Lineapelle96, between projects from designer labels, fashion updates, and curious buyers, the visitors are bursting with energy

The fashion manager and the product manager of the renowned high-end fashion label, which we can’t name due to company policy, work hand in hand at Lineapelle96. It’s a sign of the times: in an ever accelerating fashion world, fashion houses try to optimise how their teams work so that they’re the first to reach new conclusions: “We’re working on footwear using exotic skins. Do we let ourselves get influenced by Chanel? Come off it!”, they laugh. “We’ve found some interesting ideas. But we don’t know what our spending capacity will be for the 2020 summer yet, hopefully good.” At the main exhibition of leather and materials for fashion taking place at Fieramilano Rho until February 22, a wide variety of insiders is in attendance, marking the presence not only of well-established designer brands, but also of emerging brands. Like Andrea Insua, an Italian-Guatemalan designer, who three years ago founded the leather goods brand with the same name: “I hadn’t been to Lineapelle since 2017,” she said. “I have my suppliers, but I’m eager to discover new ideas, especially stylistic ones: I’ll also be taking part in the fashion show”. In her eyes, in addition to being an opportunity to keep up-to-date on fashion trends, the fair also offers other advantages: “I only use Italian materials, not only for leathers, but also fabrics and accessories,” she added, “so to me, attending a fair where I can find everything I need is very useful.” Speaking of trends, sustainability is the mantra of the current season: “That’s why we’re at Lineapelle looking for natural leathers and organic fabrics”, the managers of Dudù Bags from Friuli told us, “to design collections geared towards the green economy.”

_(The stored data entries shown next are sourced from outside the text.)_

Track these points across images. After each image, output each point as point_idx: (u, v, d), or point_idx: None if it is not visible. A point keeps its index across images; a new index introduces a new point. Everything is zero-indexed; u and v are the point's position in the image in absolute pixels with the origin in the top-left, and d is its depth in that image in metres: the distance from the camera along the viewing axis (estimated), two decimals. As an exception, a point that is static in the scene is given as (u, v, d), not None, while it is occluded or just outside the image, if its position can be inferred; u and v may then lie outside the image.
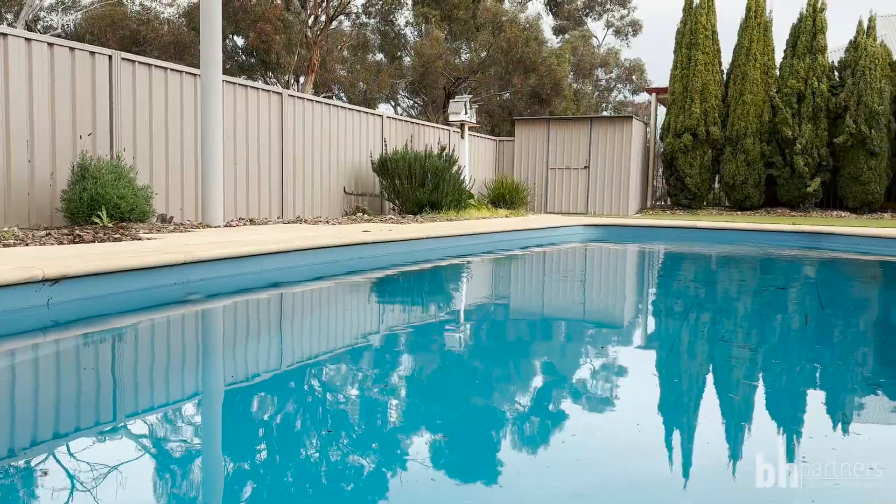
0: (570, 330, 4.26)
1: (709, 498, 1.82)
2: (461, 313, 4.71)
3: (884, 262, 8.43)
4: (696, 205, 16.47)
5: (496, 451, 2.14)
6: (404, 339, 3.74)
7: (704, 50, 15.86)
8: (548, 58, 29.25)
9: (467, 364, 3.28)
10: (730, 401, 2.67)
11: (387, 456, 2.05)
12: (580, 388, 2.87)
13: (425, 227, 8.44)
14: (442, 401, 2.64)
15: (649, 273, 8.08)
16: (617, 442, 2.21)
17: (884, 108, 14.42)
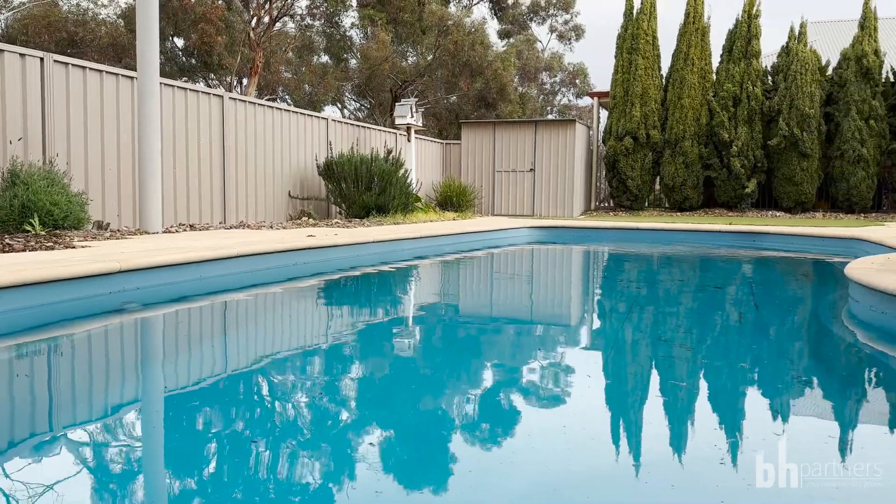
0: (512, 332, 4.31)
1: (645, 492, 1.88)
2: (405, 318, 4.72)
3: (815, 260, 8.78)
4: (637, 206, 16.84)
5: (439, 454, 2.16)
6: (346, 345, 3.73)
7: (645, 55, 16.24)
8: (493, 62, 29.48)
9: (408, 368, 3.30)
10: (665, 397, 2.75)
11: (328, 461, 2.05)
12: (521, 390, 2.91)
13: (371, 231, 8.42)
14: (383, 404, 2.65)
15: (591, 274, 8.24)
16: (553, 440, 2.25)
17: (814, 111, 15.00)
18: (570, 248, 10.79)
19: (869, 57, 14.75)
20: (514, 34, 38.59)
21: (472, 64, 28.82)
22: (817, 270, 8.00)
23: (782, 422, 2.50)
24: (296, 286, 5.85)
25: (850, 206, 15.30)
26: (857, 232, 9.23)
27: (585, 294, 6.40)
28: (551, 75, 41.00)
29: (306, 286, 5.91)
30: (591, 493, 1.88)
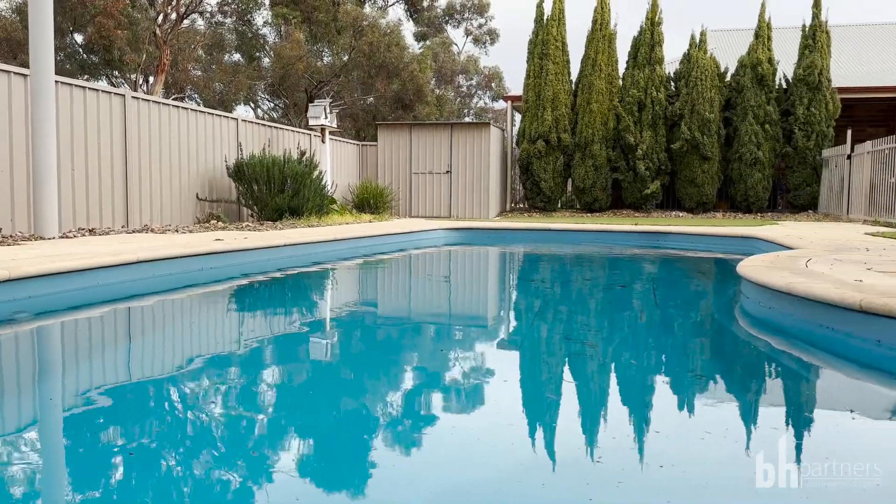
0: (424, 334, 4.34)
1: (551, 490, 1.93)
2: (313, 323, 4.67)
3: (714, 258, 9.22)
4: (550, 207, 17.23)
5: (346, 461, 2.15)
6: (248, 353, 3.66)
7: (555, 60, 16.64)
8: (410, 63, 29.53)
9: (319, 373, 3.27)
10: (566, 393, 2.83)
11: (226, 473, 2.01)
12: (432, 391, 2.94)
13: (284, 233, 8.28)
14: (290, 411, 2.62)
15: (502, 275, 8.37)
16: (462, 440, 2.29)
17: (714, 115, 15.77)
18: (484, 249, 10.93)
19: (763, 65, 15.63)
20: (431, 36, 38.76)
21: (389, 65, 28.77)
22: (715, 268, 8.41)
23: (672, 410, 2.63)
24: (201, 292, 5.69)
25: (747, 206, 16.16)
26: (752, 231, 9.75)
27: (496, 294, 6.50)
28: (468, 78, 41.41)
29: (212, 292, 5.75)
30: (500, 490, 1.92)
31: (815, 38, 15.62)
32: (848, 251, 6.25)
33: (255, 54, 31.55)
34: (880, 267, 4.88)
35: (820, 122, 15.41)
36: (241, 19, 31.37)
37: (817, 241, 7.59)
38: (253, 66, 31.09)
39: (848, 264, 5.00)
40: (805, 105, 15.47)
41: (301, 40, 28.76)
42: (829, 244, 7.11)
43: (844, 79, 16.71)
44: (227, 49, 31.25)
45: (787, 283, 3.90)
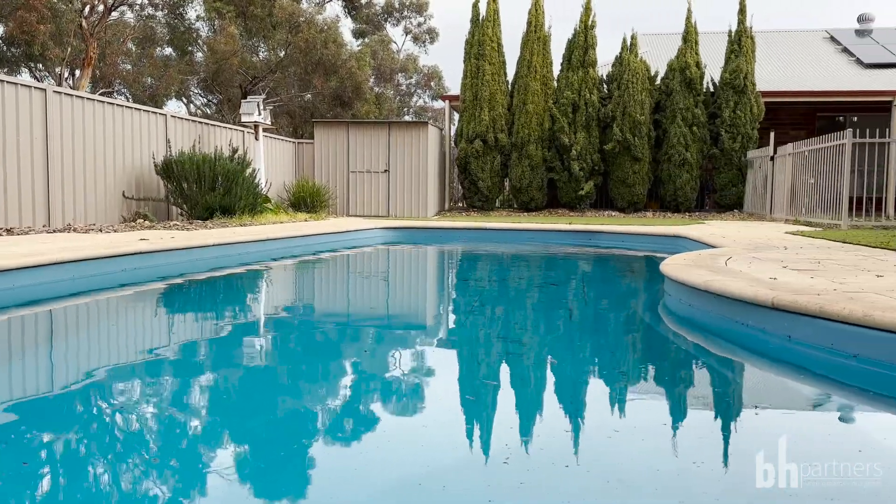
0: (353, 334, 4.31)
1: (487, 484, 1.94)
2: (240, 325, 4.59)
3: (643, 256, 9.47)
4: (489, 206, 17.37)
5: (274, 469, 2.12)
6: (167, 358, 3.57)
7: (491, 61, 16.77)
8: (348, 60, 29.27)
9: (239, 376, 3.21)
10: (493, 390, 2.86)
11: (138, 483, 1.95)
12: (362, 391, 2.92)
13: (213, 233, 8.10)
14: (207, 417, 2.56)
15: (437, 273, 8.40)
16: (390, 439, 2.28)
17: (645, 118, 16.17)
18: (420, 248, 10.94)
19: (691, 68, 16.11)
20: (369, 34, 38.53)
21: (326, 62, 28.47)
22: (642, 266, 8.63)
23: (585, 407, 2.69)
24: (124, 294, 5.51)
25: (676, 205, 16.64)
26: (679, 230, 10.05)
27: (428, 294, 6.51)
28: (407, 76, 41.37)
29: (136, 293, 5.58)
30: (431, 488, 1.92)
31: (740, 43, 16.20)
32: (767, 250, 6.51)
33: (187, 48, 30.75)
34: (795, 265, 5.09)
35: (745, 124, 16.00)
36: (172, 12, 30.52)
37: (739, 240, 7.88)
38: (185, 60, 30.30)
39: (765, 262, 5.21)
40: (731, 108, 16.03)
41: (235, 35, 28.18)
42: (749, 243, 7.39)
43: (768, 83, 17.38)
44: (159, 43, 30.34)
45: (704, 281, 4.04)
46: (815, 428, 2.55)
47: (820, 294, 3.38)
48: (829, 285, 3.81)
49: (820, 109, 18.02)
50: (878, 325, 2.83)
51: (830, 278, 4.18)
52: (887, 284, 3.90)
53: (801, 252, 6.30)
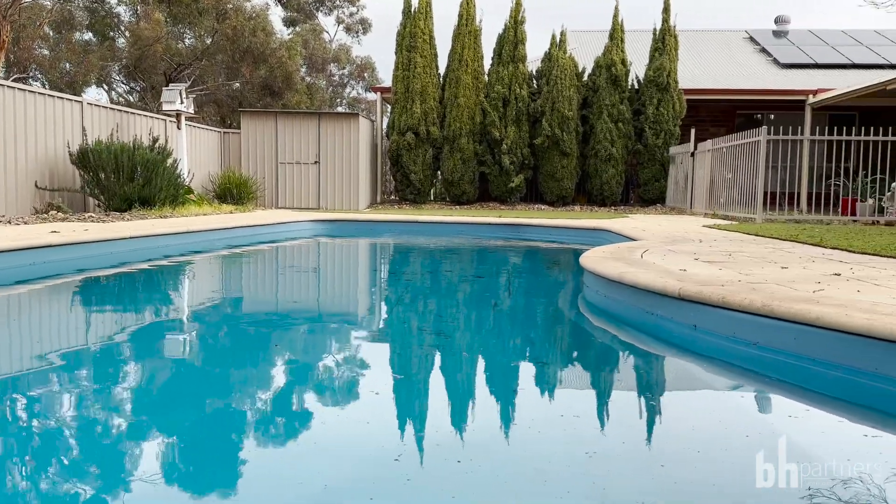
0: (272, 329, 4.24)
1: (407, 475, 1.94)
2: (154, 322, 4.45)
3: (568, 249, 9.66)
4: (421, 199, 17.36)
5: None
6: (77, 354, 3.44)
7: (423, 53, 16.75)
8: (278, 49, 28.72)
9: (150, 375, 3.11)
10: (416, 382, 2.87)
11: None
12: (265, 392, 2.88)
13: (130, 225, 7.82)
14: (109, 419, 2.48)
15: (363, 266, 8.35)
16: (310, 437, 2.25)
17: (573, 113, 16.46)
18: (350, 241, 10.86)
19: (617, 66, 16.49)
20: (301, 22, 37.92)
21: (255, 51, 27.86)
22: (565, 259, 8.79)
23: (493, 399, 2.73)
24: (30, 289, 5.26)
25: (603, 199, 17.02)
26: (602, 223, 10.30)
27: (353, 287, 6.48)
28: (340, 67, 40.91)
29: (43, 288, 5.34)
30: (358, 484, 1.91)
31: (664, 42, 16.67)
32: (682, 242, 6.74)
33: (108, 34, 29.56)
34: (707, 257, 5.29)
35: (668, 121, 16.48)
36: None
37: (658, 233, 8.12)
38: (106, 46, 29.11)
39: (679, 255, 5.39)
40: (655, 105, 16.48)
41: (160, 21, 27.27)
42: (667, 236, 7.64)
43: (691, 81, 17.95)
44: (78, 27, 29.04)
45: (618, 272, 4.15)
46: (714, 414, 2.67)
47: (724, 285, 3.52)
48: (735, 276, 3.97)
49: (739, 107, 18.73)
50: (776, 314, 2.96)
51: (738, 270, 4.36)
52: (790, 276, 4.10)
53: (715, 244, 6.55)
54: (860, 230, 9.19)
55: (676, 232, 8.52)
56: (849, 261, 5.10)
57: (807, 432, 2.44)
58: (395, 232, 11.46)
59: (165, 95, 11.87)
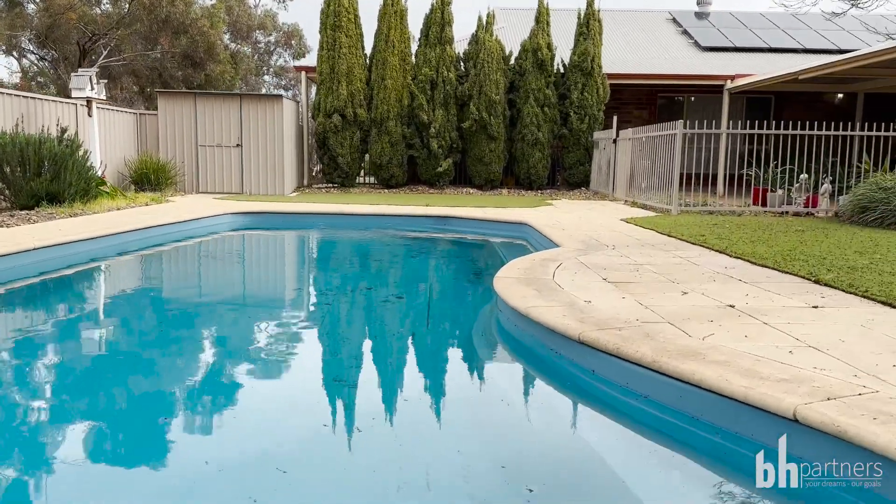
0: (165, 343, 4.16)
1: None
2: (44, 341, 4.30)
3: (491, 247, 9.77)
4: (349, 183, 17.17)
5: None
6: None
7: (348, 33, 16.41)
8: (199, 19, 27.63)
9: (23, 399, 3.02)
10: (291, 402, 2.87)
11: None
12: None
13: (26, 232, 7.46)
14: None
15: (275, 268, 8.25)
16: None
17: (500, 97, 16.50)
18: (269, 235, 10.67)
19: (543, 50, 16.56)
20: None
21: (174, 21, 26.74)
22: (491, 263, 8.65)
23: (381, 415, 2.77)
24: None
25: (530, 183, 17.21)
26: (525, 216, 10.45)
27: (256, 296, 6.39)
28: (265, 34, 39.74)
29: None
30: None
31: (588, 26, 16.81)
32: (596, 251, 6.90)
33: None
34: (615, 274, 5.45)
35: (592, 105, 16.72)
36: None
37: (575, 234, 8.28)
38: (15, 12, 27.38)
39: (590, 273, 5.53)
40: (579, 90, 16.68)
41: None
42: (584, 239, 7.80)
43: (615, 65, 18.21)
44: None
45: (525, 307, 4.23)
46: (590, 467, 2.78)
47: (621, 329, 3.65)
48: (635, 311, 4.11)
49: (661, 91, 19.17)
50: (664, 371, 3.09)
51: (641, 297, 4.52)
52: (687, 307, 4.27)
53: (626, 253, 6.74)
54: (767, 225, 9.61)
55: (593, 231, 8.72)
56: (747, 279, 5.34)
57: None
58: (316, 226, 11.31)
59: (74, 82, 11.29)
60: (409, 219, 11.35)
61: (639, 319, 3.90)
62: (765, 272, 5.69)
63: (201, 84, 31.43)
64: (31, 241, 6.75)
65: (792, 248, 7.04)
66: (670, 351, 3.23)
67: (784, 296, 4.69)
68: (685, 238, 7.99)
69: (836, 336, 3.61)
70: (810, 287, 5.02)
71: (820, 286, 5.07)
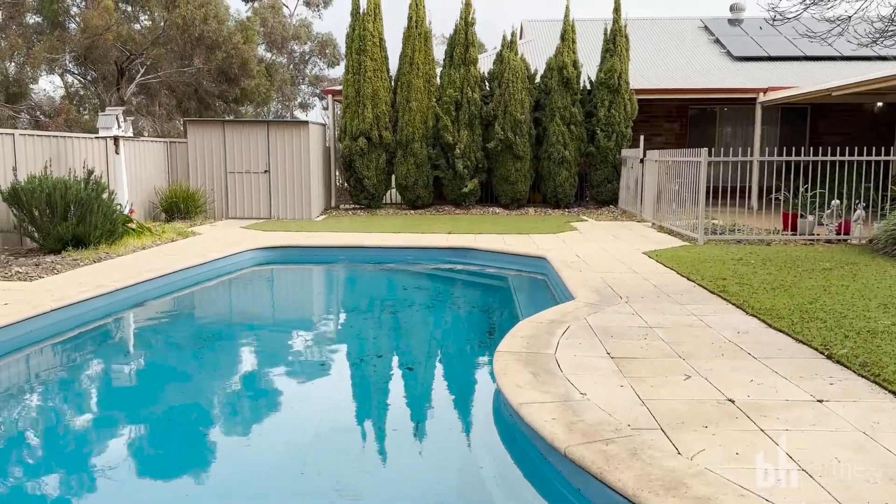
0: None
1: None
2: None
3: (515, 286, 9.70)
4: (375, 204, 17.24)
5: None
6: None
7: (373, 57, 16.45)
8: (232, 35, 28.07)
9: None
10: None
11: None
12: None
13: (43, 288, 7.64)
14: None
15: (278, 318, 8.29)
16: None
17: (525, 116, 16.36)
18: (284, 273, 10.75)
19: (568, 68, 16.36)
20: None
21: (207, 39, 27.20)
22: (505, 317, 8.10)
23: None
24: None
25: (557, 201, 17.04)
26: (545, 247, 10.41)
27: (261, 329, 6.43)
28: (300, 44, 40.19)
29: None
30: None
31: (615, 42, 16.55)
32: (608, 304, 6.75)
33: (59, 19, 28.51)
34: (621, 347, 5.32)
35: (619, 123, 16.46)
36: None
37: (590, 278, 8.12)
38: (55, 35, 28.13)
39: (595, 343, 5.42)
40: (606, 107, 16.43)
41: (110, 8, 26.39)
42: (598, 287, 7.64)
43: (643, 78, 17.90)
44: (28, 9, 28.03)
45: (517, 403, 4.16)
46: None
47: (608, 443, 3.54)
48: (628, 411, 4.00)
49: (692, 103, 18.77)
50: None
51: (640, 383, 4.40)
52: (685, 400, 4.15)
53: (638, 310, 6.59)
54: (794, 260, 9.32)
55: (611, 272, 8.57)
56: (757, 353, 5.17)
57: None
58: (335, 259, 11.41)
59: (101, 121, 11.53)
60: (428, 251, 11.34)
61: (630, 426, 3.80)
62: (777, 342, 5.50)
63: (237, 98, 31.92)
64: (49, 301, 6.90)
65: (813, 300, 6.81)
66: (653, 481, 3.13)
67: (790, 381, 4.52)
68: (704, 284, 7.79)
69: (833, 452, 3.46)
70: (820, 366, 4.84)
71: (832, 364, 4.88)
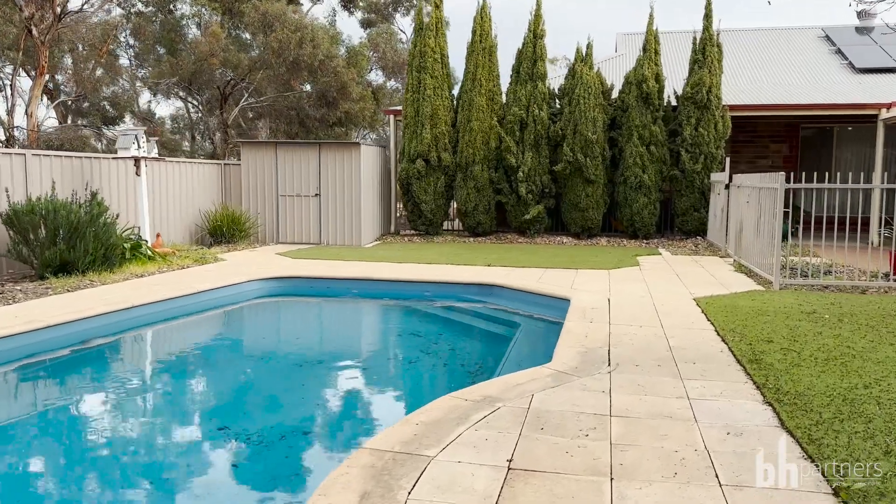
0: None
1: None
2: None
3: (536, 323, 8.14)
4: (433, 231, 16.04)
5: None
6: None
7: (433, 74, 15.35)
8: (331, 59, 28.11)
9: None
10: None
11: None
12: None
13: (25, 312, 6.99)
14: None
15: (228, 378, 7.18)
16: None
17: (597, 136, 14.60)
18: (275, 306, 9.72)
19: (649, 82, 14.45)
20: (377, 24, 37.73)
21: (302, 63, 27.35)
22: (465, 380, 7.26)
23: None
24: None
25: (634, 231, 15.07)
26: (581, 286, 8.68)
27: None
28: (411, 67, 40.10)
29: None
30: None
31: (704, 52, 14.46)
32: (582, 377, 5.09)
33: (176, 48, 29.90)
34: (548, 443, 3.74)
35: (708, 143, 14.31)
36: (161, 9, 30.02)
37: (613, 322, 6.42)
38: (165, 61, 29.46)
39: (500, 449, 3.86)
40: (693, 125, 14.35)
41: (219, 34, 27.23)
42: (594, 346, 5.95)
43: (743, 94, 15.60)
44: (150, 38, 29.68)
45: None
46: None
47: None
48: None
49: (804, 121, 16.17)
50: None
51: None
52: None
53: (619, 385, 4.89)
54: (882, 318, 7.09)
55: (632, 324, 6.80)
56: (728, 479, 3.42)
57: None
58: (346, 293, 10.24)
59: (120, 142, 11.10)
60: (448, 286, 9.96)
61: None
62: (775, 454, 3.68)
63: (340, 121, 32.04)
64: None
65: (874, 382, 4.82)
66: None
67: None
68: (738, 348, 5.90)
69: None
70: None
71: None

 Textiles, machinery, and curiosity
“You have to have a look around the pavilions dedicated to the tanneries, but we’re really here for the textiles”, three designers from an Italian accessories brand explained. “And that’s exactly why we don’t have anything particular in mind”, they added, “there are some stands that always offer interesting innovations.” Cinzia Visentini, the Tuscan designer behind the leather goods brand of the same name, was also intrigued by the two pavilions dedicated to leathers, as she explained as she left Simac Tanning Tech, “I really saw the future in there”, she explained. “There are some very innovative pieces of machinery here,” added Gabriele, who is at the exhibition with Visentini but with a focus on ideas for footwear, sneakers in particular. “Often we’re talking about very expensive pieces of machinery”, he concluded, “but if you want to keep up with the market, you have to invest continuously.” Visitors to the synthetic textiles pavilions were also abuzz. According to Pepe Vera, a Spanish designer who works as a consultant for brands, these types of materials have two strongpoints: “They’re cheaper and they can handle what fashion needs of them. I’m thinking of the sneakers industry, for example. But”, added the fashion designer, “I’m here at Lineapelle looking for leather with innovative features. I’m talking about animal print, patent leather, and metallised leather.” Lineapelle has also cemented its role as a creative hub for the entire fashion system, as confirmed by visitors like Antonio, who works for a company that does research and development with metals. “I’m here to see what innovations are produced”, he said, “it’s always a great opportunity to discover new trends.”